Telaga dikaitkan Ayahnya seperti rupa Ibunya. Telaga yang tenang, telaga yang nyaman, dan telaga yang tak pernah mengusik. Mirip seperti sifat Ibunya. Ibunya yang lembut mampu menjadi pelengkap Ayahnya yang memiliki pembawaan sedingin es.
"Oi, Aga."
Telaga tersentak untuk sesaat, setelah cowok bermanik cokelat almond itu segera menetralkan ekspresinya.
"Kenapa?"
"Bunda bilang berapa hari terakhir ini ada cewek pake seragam SMA nitipin rantang makanan buat lo." Ripa, teman kampusnya, menajamkan pandangannya ke manik Telaga. "Lo macarin anak SMA, ya? Gila, Ga! Noh bidadari-bidadari kampus pada nanyain kontak lo malah diabaikan. Eh, ternyata malah macarin dedek gemes. Ckckck."

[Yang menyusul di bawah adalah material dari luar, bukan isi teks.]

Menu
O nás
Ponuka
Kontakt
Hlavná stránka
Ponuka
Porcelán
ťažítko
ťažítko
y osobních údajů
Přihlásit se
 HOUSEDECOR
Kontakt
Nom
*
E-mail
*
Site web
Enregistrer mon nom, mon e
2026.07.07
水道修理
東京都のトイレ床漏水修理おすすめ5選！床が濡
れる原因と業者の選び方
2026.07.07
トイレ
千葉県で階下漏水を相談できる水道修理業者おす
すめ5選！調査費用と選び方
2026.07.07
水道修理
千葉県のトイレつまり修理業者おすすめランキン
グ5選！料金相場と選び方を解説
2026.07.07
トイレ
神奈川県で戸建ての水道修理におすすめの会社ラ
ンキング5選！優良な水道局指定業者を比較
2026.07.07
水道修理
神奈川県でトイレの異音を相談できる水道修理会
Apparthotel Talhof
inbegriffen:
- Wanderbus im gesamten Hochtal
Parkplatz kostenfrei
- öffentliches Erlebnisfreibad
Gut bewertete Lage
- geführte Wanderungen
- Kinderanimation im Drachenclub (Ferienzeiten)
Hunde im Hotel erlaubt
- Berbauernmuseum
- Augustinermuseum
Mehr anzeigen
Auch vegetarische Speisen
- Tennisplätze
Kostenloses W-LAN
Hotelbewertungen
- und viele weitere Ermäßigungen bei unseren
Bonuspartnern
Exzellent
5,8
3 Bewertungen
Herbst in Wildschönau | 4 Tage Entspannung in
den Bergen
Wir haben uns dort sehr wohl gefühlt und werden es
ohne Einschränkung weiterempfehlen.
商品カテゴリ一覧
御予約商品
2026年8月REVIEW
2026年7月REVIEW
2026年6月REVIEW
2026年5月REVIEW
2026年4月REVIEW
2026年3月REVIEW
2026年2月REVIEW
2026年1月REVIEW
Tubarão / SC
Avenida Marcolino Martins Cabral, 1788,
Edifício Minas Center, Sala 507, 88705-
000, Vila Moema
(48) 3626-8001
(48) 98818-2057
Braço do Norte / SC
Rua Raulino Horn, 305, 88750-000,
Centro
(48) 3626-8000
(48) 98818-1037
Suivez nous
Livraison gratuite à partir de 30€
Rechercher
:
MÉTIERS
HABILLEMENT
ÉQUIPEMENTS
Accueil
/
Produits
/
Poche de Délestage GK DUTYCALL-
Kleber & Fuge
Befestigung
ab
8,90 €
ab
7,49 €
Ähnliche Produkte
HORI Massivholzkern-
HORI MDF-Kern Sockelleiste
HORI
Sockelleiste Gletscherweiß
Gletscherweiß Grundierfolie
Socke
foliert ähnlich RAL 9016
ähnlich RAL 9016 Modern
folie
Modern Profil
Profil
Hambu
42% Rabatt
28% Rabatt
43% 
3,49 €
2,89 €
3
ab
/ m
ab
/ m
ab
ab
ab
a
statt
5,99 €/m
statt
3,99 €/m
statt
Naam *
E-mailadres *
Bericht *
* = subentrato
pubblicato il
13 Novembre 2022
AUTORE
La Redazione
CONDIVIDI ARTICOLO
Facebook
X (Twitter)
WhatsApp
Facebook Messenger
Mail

Telaga menatap Ripa sebentar sebelum pikirannya melayang ke kejadian lima hari yang lalu. Kejadian yang sampai sekarang selalu merangsak masuk ke otaknya dan mengacaukan pikirannya.
***
Lima hari yang lalu di. Pukul 17.30 WIB di sebuah rumah kos putra kala gerimis.
"Abang!"
Telaga mengernyit. Gerakan tangannya yang berniat membuka gerbang depan kos-kosan yang ia tempati terhenti karena merasa mengenali suara si pemanggil namanya.
"Bang Aga!"
Telaga menoleh dan menemukan Rinai, si bungsu di keluarganya, masih berseragam sekolah berlari ke arahnya. Wajahnya kusam, seragamnya berantakan, dan rambutnya sudah tidak tertata rapi lagi. Tapi dari semua kekacauan pada dirinya itu, cewek kelas tiga SMA itu masih mampu tersenyum ke arah Telaga. Senyuman yang diam-diam Telaga rindukan.
"Kamu kenapa ke sini?"
"Mau ngasih ini." Rinai menyerahkan plastik yang sudah bisa Telaga tebak apa isinya: lauk-pauk untuk makan malamnya. "Ibu masak teriyaki kesukaan abang."
Telaga tersenyum kecut. Berniat menolak pemberian itu, namun ketika maniknya menatap binar penuh harap yang si bungsu tunjukkan, Telaga jadi tak tega untuk menolak.
"Ayo masuk dulu."
Rinai tersenyum penuh semangat. "Akhirnya bisa masuk ke kastil abangku tercinta. Rinai penasaran banget di dalam ada apaan. Jangan-jangan di dalam kamar, abang lagi ngumpulin telur naga, ya?"